What the exercise asks
Print the item lines below word for word. Begin at the line containing "catalogue / barcode: US 99549" and stop after the line containing "name author: (L.) Dum. Cours.".

----- Data extract -----

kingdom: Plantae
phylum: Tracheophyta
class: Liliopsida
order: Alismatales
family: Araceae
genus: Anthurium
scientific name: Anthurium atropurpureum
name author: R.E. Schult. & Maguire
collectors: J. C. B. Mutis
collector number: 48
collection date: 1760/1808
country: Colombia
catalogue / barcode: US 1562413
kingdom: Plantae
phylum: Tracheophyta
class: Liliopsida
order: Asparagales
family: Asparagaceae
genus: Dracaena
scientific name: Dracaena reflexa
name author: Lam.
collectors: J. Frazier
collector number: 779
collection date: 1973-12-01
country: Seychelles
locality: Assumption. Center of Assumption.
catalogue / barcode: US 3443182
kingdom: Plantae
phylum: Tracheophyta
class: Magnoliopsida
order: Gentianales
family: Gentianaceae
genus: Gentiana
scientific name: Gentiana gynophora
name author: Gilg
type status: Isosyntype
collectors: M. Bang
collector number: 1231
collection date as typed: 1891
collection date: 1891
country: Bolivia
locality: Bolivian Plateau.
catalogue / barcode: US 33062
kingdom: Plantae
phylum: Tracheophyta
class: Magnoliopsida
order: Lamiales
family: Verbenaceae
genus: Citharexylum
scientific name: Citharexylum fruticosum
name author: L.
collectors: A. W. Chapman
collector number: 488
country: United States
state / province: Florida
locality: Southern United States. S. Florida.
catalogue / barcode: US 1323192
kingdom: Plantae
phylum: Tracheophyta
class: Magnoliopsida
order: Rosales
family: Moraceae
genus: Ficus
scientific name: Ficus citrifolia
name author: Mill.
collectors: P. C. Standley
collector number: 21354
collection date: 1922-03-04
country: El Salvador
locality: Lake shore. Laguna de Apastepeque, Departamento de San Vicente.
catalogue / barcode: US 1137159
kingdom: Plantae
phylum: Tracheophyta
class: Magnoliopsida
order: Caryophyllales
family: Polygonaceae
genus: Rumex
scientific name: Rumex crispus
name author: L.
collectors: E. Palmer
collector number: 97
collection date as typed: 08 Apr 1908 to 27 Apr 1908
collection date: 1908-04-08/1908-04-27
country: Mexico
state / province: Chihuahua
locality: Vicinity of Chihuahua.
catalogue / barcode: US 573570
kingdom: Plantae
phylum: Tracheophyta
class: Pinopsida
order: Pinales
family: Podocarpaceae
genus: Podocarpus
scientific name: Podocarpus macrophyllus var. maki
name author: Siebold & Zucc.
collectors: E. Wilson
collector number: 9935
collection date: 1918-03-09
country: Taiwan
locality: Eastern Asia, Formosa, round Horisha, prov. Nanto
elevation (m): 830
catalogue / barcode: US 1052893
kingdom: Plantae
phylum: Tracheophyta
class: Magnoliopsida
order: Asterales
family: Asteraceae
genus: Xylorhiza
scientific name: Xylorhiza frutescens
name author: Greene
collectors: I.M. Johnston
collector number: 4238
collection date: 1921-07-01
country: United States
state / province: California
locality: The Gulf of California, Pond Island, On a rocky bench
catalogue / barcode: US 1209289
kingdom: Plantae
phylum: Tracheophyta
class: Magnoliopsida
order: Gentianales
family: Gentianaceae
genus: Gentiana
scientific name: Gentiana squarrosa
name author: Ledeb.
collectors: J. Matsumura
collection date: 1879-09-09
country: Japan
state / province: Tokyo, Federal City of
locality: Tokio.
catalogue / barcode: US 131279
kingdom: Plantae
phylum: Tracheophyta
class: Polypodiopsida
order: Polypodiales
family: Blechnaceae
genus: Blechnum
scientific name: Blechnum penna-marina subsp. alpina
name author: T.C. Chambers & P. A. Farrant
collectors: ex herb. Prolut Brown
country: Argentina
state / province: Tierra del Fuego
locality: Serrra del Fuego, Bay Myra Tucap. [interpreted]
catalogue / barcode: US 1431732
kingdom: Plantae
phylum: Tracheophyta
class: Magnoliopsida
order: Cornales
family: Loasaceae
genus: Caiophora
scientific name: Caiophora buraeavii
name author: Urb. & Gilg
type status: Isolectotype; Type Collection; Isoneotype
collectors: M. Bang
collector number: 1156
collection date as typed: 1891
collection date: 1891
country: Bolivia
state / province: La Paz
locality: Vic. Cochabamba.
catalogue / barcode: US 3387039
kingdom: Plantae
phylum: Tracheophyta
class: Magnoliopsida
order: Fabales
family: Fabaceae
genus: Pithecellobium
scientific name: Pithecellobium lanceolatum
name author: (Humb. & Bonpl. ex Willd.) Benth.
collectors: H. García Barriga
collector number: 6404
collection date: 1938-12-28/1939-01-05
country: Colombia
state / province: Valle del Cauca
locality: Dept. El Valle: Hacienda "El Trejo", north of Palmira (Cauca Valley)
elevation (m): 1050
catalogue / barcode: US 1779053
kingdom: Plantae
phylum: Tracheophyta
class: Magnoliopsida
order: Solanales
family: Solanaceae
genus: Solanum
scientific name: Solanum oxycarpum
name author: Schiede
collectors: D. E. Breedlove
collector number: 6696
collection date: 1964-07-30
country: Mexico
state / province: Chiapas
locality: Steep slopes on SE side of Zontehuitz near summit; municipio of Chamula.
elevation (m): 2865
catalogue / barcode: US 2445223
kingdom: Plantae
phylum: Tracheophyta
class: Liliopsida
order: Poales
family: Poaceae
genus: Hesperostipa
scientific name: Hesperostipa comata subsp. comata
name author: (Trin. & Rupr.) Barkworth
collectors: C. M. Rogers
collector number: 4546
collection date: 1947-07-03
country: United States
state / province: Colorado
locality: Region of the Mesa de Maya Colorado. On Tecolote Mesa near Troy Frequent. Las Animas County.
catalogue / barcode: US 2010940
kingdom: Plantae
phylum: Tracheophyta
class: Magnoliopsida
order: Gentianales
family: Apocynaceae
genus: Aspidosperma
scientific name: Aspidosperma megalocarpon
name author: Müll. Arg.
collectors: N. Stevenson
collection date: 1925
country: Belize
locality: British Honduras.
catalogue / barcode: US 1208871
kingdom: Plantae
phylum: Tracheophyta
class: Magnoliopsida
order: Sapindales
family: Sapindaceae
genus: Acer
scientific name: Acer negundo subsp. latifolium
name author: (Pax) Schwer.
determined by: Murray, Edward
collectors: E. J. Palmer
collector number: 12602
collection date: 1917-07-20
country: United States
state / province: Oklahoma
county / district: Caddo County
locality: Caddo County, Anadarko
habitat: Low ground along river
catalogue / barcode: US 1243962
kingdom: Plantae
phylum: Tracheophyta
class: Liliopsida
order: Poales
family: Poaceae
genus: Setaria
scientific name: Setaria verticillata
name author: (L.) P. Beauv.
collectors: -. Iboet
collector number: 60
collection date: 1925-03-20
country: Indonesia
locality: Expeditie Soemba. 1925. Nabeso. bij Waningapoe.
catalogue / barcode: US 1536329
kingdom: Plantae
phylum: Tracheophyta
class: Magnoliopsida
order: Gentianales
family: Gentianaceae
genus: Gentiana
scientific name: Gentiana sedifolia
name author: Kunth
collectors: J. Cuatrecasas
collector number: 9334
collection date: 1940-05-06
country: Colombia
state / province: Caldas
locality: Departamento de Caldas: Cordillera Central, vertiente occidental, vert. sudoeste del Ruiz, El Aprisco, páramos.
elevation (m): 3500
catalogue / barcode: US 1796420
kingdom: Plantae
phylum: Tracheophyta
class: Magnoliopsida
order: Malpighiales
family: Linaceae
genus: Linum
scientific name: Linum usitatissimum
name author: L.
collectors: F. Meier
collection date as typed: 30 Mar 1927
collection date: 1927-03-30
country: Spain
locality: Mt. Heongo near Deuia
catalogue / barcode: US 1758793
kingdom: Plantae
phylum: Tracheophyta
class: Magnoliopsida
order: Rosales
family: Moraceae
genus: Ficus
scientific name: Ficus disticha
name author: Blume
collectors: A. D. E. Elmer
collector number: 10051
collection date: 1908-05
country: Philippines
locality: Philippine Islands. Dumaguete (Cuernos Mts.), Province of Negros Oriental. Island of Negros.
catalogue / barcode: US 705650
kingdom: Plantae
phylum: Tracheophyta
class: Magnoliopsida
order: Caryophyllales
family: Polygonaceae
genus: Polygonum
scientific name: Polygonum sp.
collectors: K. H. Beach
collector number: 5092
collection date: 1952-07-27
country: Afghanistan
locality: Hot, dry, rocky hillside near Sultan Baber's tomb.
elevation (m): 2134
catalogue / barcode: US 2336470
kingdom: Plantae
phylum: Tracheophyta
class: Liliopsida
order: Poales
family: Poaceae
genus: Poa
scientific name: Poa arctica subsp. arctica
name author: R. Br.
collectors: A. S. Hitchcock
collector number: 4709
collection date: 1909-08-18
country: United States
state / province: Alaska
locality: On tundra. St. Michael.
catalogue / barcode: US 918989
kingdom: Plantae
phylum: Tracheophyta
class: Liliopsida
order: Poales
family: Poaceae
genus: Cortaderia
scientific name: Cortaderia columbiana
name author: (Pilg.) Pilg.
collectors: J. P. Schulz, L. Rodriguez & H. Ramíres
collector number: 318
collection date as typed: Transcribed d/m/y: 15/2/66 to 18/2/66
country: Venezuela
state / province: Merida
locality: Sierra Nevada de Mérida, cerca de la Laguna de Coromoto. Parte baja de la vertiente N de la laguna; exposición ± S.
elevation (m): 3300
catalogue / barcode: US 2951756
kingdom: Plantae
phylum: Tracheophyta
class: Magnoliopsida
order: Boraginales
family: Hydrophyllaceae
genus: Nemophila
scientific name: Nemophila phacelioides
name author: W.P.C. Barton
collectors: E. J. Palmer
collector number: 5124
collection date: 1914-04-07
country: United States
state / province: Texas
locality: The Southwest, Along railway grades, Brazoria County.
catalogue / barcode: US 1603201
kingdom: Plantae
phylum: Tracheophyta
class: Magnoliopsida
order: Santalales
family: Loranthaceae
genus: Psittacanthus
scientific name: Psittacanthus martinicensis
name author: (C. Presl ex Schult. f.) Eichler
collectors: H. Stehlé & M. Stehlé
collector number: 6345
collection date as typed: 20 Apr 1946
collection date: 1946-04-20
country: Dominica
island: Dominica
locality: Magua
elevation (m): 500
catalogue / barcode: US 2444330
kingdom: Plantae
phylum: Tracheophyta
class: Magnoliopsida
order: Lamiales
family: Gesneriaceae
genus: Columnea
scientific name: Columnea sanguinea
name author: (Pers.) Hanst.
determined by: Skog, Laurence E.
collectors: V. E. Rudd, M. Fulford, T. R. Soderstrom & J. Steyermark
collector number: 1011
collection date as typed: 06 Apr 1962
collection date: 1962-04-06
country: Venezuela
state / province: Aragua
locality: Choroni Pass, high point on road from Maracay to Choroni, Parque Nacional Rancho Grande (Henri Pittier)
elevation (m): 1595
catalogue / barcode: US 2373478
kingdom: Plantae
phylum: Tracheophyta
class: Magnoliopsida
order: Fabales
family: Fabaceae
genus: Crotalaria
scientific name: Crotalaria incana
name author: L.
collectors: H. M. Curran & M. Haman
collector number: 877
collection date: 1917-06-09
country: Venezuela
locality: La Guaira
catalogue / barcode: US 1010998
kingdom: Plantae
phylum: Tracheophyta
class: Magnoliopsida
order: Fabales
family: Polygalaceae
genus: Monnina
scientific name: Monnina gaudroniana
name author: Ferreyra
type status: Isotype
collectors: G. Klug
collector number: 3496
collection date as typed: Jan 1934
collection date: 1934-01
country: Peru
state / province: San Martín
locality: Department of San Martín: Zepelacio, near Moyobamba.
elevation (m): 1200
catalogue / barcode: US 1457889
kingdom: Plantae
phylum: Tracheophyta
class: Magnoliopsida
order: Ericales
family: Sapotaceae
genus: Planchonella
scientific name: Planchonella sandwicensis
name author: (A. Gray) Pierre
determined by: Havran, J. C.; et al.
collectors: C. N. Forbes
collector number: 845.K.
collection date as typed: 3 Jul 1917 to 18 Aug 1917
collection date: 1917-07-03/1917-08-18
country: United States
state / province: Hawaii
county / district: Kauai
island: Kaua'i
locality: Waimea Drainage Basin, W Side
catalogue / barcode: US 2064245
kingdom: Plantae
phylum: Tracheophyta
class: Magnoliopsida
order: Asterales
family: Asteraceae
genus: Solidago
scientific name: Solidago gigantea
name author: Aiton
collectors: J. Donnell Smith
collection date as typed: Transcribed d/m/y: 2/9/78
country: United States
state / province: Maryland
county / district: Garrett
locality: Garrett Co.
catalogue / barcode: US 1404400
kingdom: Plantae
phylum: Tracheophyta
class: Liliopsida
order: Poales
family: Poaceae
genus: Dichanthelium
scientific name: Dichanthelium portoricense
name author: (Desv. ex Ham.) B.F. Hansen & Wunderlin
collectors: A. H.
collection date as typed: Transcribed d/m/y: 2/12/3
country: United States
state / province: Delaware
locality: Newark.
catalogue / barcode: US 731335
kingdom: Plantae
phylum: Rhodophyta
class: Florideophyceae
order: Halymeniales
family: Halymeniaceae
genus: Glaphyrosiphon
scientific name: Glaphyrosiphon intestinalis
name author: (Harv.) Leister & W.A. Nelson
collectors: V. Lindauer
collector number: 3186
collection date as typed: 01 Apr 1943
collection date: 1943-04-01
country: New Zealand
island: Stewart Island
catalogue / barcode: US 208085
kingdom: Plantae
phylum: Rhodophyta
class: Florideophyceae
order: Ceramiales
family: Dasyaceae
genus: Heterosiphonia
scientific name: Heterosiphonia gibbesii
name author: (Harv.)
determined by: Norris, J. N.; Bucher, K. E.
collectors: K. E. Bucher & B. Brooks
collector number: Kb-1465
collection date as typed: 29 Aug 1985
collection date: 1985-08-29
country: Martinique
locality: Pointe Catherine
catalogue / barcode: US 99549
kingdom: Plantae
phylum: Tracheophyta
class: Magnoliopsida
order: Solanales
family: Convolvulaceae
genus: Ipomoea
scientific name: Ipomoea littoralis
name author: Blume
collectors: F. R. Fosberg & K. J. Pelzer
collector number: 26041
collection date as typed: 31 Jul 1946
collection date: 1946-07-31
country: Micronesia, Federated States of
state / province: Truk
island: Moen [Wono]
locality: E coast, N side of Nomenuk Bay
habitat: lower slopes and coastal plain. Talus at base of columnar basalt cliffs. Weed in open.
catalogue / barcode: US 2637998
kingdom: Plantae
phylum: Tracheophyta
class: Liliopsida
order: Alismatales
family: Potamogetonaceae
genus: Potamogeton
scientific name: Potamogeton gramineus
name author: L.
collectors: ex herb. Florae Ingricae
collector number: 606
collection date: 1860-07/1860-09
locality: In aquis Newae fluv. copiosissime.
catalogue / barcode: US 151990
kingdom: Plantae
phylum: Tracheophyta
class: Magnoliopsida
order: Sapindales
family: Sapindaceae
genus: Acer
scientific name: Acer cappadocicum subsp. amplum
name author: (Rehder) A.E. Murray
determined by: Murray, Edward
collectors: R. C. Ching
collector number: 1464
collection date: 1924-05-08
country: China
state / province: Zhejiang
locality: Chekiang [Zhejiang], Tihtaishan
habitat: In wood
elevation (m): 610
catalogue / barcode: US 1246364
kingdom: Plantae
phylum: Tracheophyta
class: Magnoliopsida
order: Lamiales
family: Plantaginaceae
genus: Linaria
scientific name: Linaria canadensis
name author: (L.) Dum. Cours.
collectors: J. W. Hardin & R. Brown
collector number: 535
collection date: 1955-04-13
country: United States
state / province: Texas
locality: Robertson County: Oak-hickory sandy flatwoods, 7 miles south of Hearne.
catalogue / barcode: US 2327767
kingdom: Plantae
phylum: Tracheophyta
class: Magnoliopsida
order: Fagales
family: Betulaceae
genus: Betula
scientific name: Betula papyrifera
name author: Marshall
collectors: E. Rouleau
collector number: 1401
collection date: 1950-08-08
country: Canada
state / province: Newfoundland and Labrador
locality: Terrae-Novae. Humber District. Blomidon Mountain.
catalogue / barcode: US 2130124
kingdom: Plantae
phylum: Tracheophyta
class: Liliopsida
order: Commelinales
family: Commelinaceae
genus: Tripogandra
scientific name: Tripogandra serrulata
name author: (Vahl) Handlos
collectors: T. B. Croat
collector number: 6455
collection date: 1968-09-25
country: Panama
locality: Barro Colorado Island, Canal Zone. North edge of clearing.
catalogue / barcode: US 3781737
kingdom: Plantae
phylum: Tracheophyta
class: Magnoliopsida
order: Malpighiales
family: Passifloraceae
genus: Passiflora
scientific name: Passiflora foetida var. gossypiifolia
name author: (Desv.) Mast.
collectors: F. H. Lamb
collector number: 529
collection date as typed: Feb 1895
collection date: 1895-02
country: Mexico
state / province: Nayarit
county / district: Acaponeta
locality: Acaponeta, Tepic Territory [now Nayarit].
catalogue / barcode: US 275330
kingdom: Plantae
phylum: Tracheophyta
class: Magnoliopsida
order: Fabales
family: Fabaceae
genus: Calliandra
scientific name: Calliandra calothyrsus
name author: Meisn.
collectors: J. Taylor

-----

Answer to this problem
catalogue / barcode: US 99549
kingdom: Plantae
phylum: Tracheophyta
class: Magnoliopsida
order: Solanales
family: Convolvulaceae
genus: Ipomoea
scientific name: Ipomoea littoralis
name author: Blume
collectors: F. R. Fosberg & K. J. Pelzer
collector number: 26041
collection date as typed: 31 Jul 1946
collection date: 1946-07-31
country: Micronesia, Federated States of
state / province: Truk
island: Moen [Wono]
locality: E coast, N side of Nomenuk Bay
habitat: lower slopes and coastal plain. Talus at base of columnar basalt cliffs. Weed in open.
catalogue / barcode: US 2637998
kingdom: Plantae
phylum: Tracheophyta
class: Liliopsida
order: Alismatales
family: Potamogetonaceae
genus: Potamogeton
scientific name: Potamogeton gramineus
name author: L.
collectors: ex herb. Florae Ingricae
collector number: 606
collection date: 1860-07/1860-09
locality: In aquis Newae fluv. copiosissime.
catalogue / barcode: US 151990
kingdom: Plantae
phylum: Tracheophyta
class: Magnoliopsida
order: Sapindales
family: Sapindaceae
genus: Acer
scientific name: Acer cappadocicum subsp. amplum
name author: (Rehder) A.E. Murray
determined by: Murray, Edward
collectors: R. C. Ching
collector number: 1464
collection date: 1924-05-08
country: China
state / province: Zhejiang
locality: Chekiang [Zhejiang], Tihtaishan
habitat: In wood
elevation (m): 610
catalogue / barcode: US 1246364
kingdom: Plantae
phylum: Tracheophyta
class: Magnoliopsida
order: Lamiales
family: Plantaginaceae
genus: Linaria
scientific name: Linaria canadensis
name author: (L.) Dum. Cours.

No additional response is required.